_Task prompt_:
Among the lines below, return each one that contains the word "ekranda".

_Provided entries_:
- - -

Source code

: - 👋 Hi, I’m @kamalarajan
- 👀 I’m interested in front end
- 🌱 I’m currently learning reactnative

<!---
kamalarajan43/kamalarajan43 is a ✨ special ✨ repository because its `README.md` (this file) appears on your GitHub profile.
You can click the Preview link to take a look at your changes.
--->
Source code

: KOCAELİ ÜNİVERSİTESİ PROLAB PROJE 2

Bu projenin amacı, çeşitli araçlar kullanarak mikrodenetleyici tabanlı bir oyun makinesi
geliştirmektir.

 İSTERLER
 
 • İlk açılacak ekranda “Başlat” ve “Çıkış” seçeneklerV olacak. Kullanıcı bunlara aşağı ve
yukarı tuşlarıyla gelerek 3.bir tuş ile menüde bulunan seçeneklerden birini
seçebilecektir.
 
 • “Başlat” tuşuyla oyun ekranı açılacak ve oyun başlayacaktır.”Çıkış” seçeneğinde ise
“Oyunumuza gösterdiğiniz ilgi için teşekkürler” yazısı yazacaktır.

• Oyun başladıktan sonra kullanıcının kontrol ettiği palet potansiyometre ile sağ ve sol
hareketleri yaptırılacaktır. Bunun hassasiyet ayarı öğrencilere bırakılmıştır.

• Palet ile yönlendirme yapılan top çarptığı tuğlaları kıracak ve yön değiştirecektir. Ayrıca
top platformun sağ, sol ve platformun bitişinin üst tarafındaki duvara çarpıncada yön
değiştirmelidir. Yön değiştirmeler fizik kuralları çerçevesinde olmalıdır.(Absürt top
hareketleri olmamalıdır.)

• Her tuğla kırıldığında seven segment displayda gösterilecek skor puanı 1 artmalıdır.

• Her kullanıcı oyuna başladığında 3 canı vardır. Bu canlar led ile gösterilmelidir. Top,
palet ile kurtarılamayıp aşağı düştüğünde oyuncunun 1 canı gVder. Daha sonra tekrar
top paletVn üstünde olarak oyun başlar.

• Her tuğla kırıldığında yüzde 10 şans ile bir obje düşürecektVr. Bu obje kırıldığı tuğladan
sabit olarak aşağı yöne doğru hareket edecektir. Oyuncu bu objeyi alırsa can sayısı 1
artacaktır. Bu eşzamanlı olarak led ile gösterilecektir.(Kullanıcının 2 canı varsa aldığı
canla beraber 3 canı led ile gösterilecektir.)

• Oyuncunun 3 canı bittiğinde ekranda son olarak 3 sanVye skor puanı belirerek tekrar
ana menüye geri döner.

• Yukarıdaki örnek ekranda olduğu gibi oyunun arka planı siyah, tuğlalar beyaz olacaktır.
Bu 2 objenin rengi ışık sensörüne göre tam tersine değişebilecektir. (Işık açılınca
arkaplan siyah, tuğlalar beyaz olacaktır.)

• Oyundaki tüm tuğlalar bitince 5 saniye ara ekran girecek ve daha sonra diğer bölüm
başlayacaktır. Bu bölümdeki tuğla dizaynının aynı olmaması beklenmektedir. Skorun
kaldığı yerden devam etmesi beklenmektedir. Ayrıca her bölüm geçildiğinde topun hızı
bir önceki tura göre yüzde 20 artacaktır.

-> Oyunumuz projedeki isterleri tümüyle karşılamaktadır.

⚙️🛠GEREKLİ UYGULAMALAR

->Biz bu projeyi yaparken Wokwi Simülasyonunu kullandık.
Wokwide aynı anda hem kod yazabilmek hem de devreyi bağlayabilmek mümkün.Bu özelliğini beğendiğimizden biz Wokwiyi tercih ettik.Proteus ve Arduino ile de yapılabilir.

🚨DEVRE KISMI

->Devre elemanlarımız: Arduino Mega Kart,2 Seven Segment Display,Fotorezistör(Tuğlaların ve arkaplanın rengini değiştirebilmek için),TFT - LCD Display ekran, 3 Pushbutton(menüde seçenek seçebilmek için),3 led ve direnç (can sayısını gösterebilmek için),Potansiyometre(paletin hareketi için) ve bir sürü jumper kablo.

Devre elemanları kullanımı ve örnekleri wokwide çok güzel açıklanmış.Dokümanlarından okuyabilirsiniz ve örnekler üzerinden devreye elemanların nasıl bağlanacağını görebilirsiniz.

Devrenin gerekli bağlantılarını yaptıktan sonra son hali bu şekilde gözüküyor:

- - -

_Expected answer_:
 • İlk açılacak ekranda “Başlat” ve “Çıkış” seçeneklerV olacak. Kullanıcı bunlara aşağı ve
• Oyuncunun 3 canı bittiğinde ekranda son olarak 3 sanVye skor puanı belirerek tekrar
• Yukarıdaki örnek ekranda olduğu gibi oyunun arka planı siyah, tuğlalar beyaz olacaktır.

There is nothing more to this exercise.